In order to deal with documents that differ in the order of child nodes of a given parent XMLUnit for Java 1.x allowed the algorithm that identified which child element of the test document with which one of the child element to be overridden by a custom ElementQualifier implementations. There was no way to influence the selection of pairs for non-element children like comments.

XMLUnit 2.x uses the NodeMatcher interface which is more general. Its default implementation DefaultNodeMatcher performs matching similar to XMLUnit for Java 1.x where ElementSelector replaces ElementQualifier. The additional NodeTypeMatcher interface allows nodes of different types to be compared with each other - the default implementation allows CDATA sections and text nodes to be compared with each other.
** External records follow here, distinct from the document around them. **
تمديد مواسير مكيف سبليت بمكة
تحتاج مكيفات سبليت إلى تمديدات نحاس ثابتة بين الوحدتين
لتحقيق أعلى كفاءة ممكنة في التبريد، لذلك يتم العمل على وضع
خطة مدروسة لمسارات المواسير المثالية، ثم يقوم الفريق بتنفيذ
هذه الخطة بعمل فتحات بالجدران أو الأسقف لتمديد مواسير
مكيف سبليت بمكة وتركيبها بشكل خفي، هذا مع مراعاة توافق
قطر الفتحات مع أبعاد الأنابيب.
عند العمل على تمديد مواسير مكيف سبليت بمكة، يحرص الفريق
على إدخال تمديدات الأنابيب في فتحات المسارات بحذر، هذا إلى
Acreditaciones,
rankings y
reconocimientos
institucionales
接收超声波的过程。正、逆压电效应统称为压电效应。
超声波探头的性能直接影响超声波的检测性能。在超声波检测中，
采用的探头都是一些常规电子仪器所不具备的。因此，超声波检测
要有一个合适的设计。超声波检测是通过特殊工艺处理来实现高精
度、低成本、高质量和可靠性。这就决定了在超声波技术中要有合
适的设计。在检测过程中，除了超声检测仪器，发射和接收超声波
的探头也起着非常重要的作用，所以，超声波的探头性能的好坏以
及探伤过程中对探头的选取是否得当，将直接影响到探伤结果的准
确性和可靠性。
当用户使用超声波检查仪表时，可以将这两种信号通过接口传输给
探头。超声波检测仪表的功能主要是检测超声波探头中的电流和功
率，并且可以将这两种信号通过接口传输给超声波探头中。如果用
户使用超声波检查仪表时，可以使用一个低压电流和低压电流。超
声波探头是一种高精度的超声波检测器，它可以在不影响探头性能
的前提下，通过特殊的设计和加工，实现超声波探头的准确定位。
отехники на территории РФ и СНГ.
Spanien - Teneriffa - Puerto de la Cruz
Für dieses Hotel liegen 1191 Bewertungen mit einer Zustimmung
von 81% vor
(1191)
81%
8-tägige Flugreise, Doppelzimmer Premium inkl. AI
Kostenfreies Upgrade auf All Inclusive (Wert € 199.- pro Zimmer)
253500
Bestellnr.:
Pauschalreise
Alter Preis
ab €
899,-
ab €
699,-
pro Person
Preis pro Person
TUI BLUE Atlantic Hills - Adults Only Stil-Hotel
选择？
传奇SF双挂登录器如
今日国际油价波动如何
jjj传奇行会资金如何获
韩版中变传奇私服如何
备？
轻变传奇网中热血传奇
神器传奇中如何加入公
XMLUnit 2.x will always ignore the order of attributes as the order is irrelevant according to the standard and XML parsers are free to modify the order as they see fit anyway. The default DifferenceEvaluator considers text nodes and CDATA sections similar as CDATA sections are really only serialization artifacts.

Discussion

DOMDifferenceEngine is a long class and the fact it recurses into the structure makes it difficult to stop the comparison at a arbitrary level. The XMLUnit for Java 1.x version used exception for control flow, which didn't feel right. The first 2.x implementations were littered with

result = someComparison();
if (result == CRITICAL) {
    return CRITICAL;
}
result = nextComparison();
if (result == CRITICAL) {
    return CRITICAL;
}
result = ...

(at that time DifferenceEvaluator was responsible for stopping the comparison process with a special ComparisonResult)

which wasn't any better either. We even used code generation at one point, but it was ugly as well. Right now comparisons are chained in construct that perform a certain deferred comparison only if the ComparisonController didn't signal to stop the whole comparison process. This doesn't really look pretty in Java without lambdas either. It would be good to find a nicer approach.

Fluent Builders

All parts of XMLUnit described so far provide traditional APIs that may be cumbersome to use in certain context like when formulating unit tests. This is particularly true when configuring a DifferenceEngine with various options and perform a comparison.

Builders using a fluent style are provided to create Sources from various inputs or perform XSLT transformations. There will be a builder for comparing XML documents and probably a related builder that helps configuring the node matching algorithms.